The South African writer, Damon Galgut, has been longlisted for the Booker Prize for his novel In a Strange Room. The book has received near universal acclaim in the media.
Writing in The Observer, William Skidelsky described Damon Galgut’s latest novel as “suberb” and compared it to Isaiah Berlin’s well-known description of the hedgehog, “which knows one big thing”, as opposed to the fox, “which knows many things”. For Skidelsky, “there’s a kind of ambition . . . in narrowing your focus” and In a Strange Room is about as “about as hedgehog-like as a work of fiction can be”.

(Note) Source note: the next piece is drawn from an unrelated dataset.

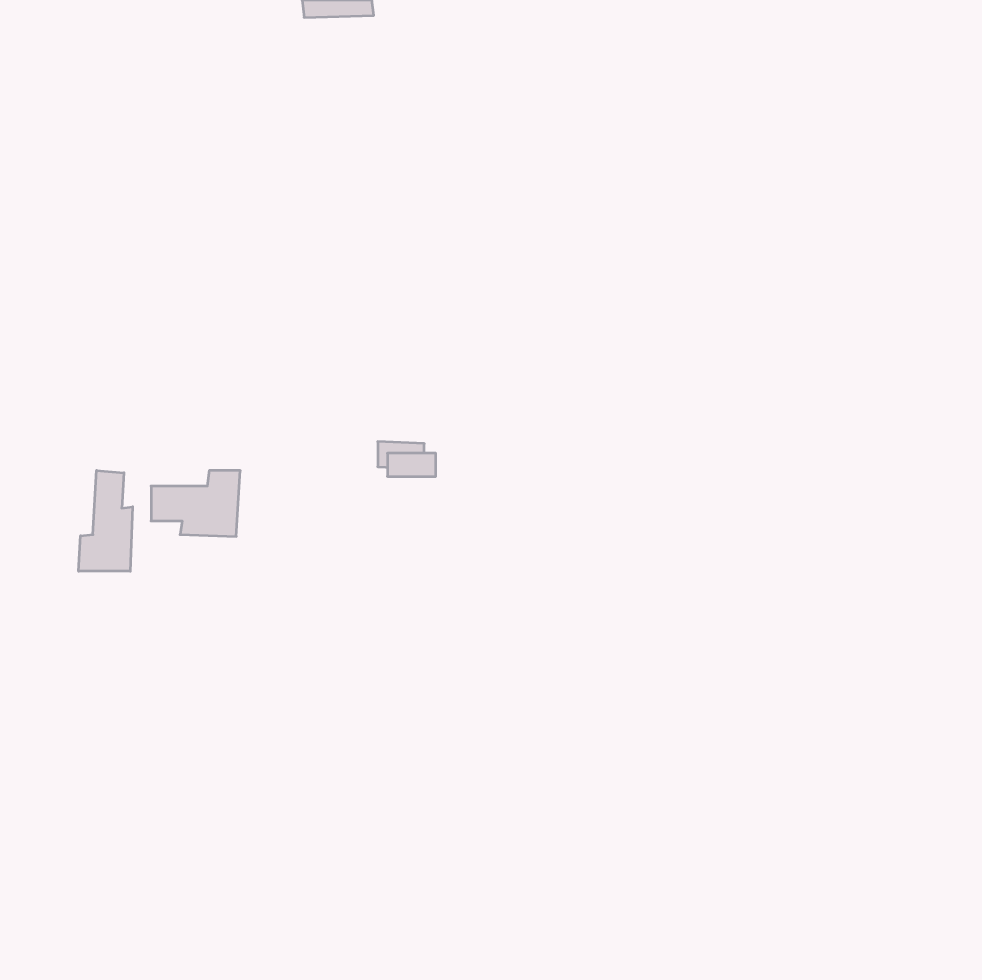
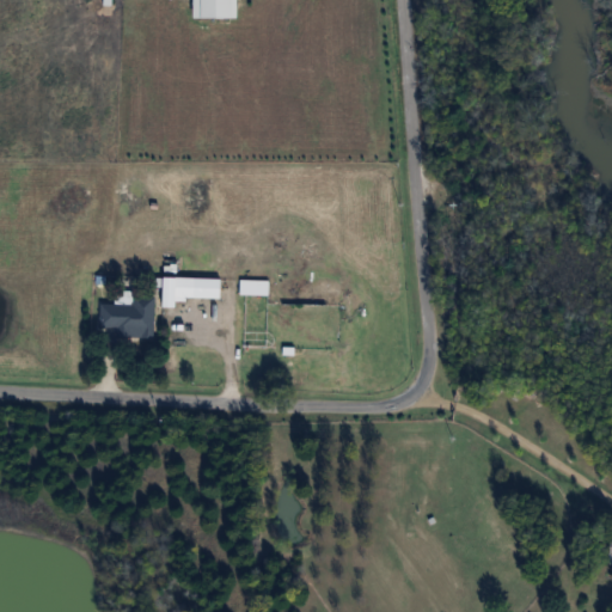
building: none -> [163,276,220,307]
building: [79,470,133,571] -> none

Galgut’s novel-cum-travelogue consists of three short sections featuring a South African, also called Damon, drifting through three journeys during different stages of his life. It is “written in the third person, but with a twist. Every so often the narrative flits to the first person, before returning to the third.” Skidelsky enjoyed the device, which he felt successfully helped to poise the novel somewhere “between memoir and fiction”. He concluded that the novel is “a quite astonishing work”.

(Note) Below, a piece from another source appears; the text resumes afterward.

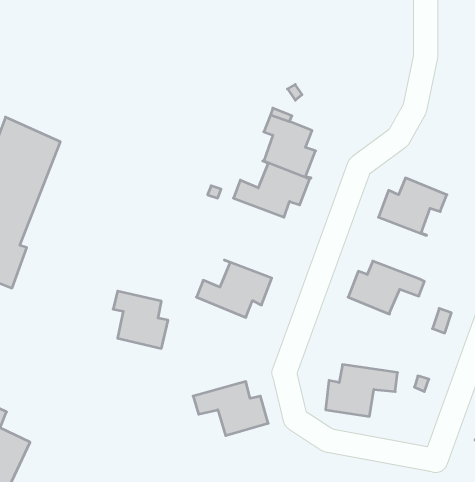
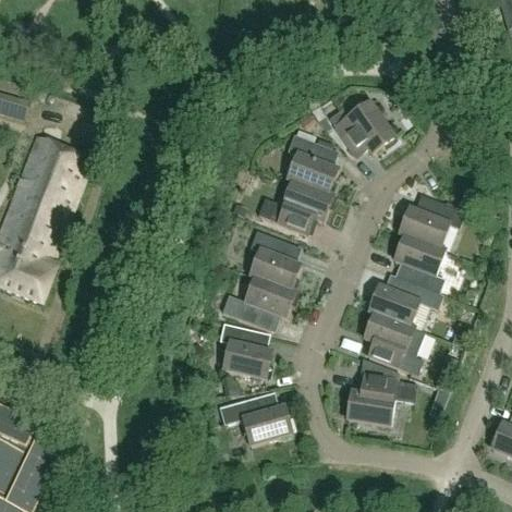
building: none -> [328,101,393,158]
building: none -> [248,230,300,292]
building: none -> [392,233,443,293]
building: [113,291,168,348] -> [218,322,271,378]
building: none -> [363,310,424,375]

“Damon Galgut is a master of isolation and intensity,” said Philip Womack in The Telegraph, revelling in “an excellent piece of work that is as inviting as it is troubling”. Womack praised the “ordered prose, brimming with tension” and enjoyed the “beguiling spell” cast by the switches in narrative tone. “The narrator is both involved and distant. Damon meets people, watches them, watches himself watching them, attempts to cross the bridge that separates him from others, but always, heartbreakingly, is repelled. He is a good man in a baffling world, where connections are made and then cruelly broken, and where nothing is certain.”
John Harding in The Daily Mail was deeply struck by the protagonist: “an obsessive loner, restlessly on the move, journeying not to arrive but in a quest for himself. At turns depressing and exciting, for those who stay the course, it’s ultimately worth the trip,” he wrote.
In The Scotsman, Allan Massie admired the “low-key and subtle” stories, and Galgut’s “acute understanding of how people relate, or fail to relate, to each other. Most of his characters are seeking to find more in life than they feel they have been offered.” Massie found the world portrayed “often cruel and corrupt”, but discerned “room, welcome room, for simple kindness”.
“Travel writing has such a wretched name these days that one is reluctant to associate any serious writer with it, but I have to say that Damon Galgut’s new novel contains some truly superlative examples of the genre,” said Jan Morris in The Guardian, rather confusing her genres. Although “there is a good deal of unhappiness in the book”, In A Strange Room left Morris with “a soothing sense of serenity.”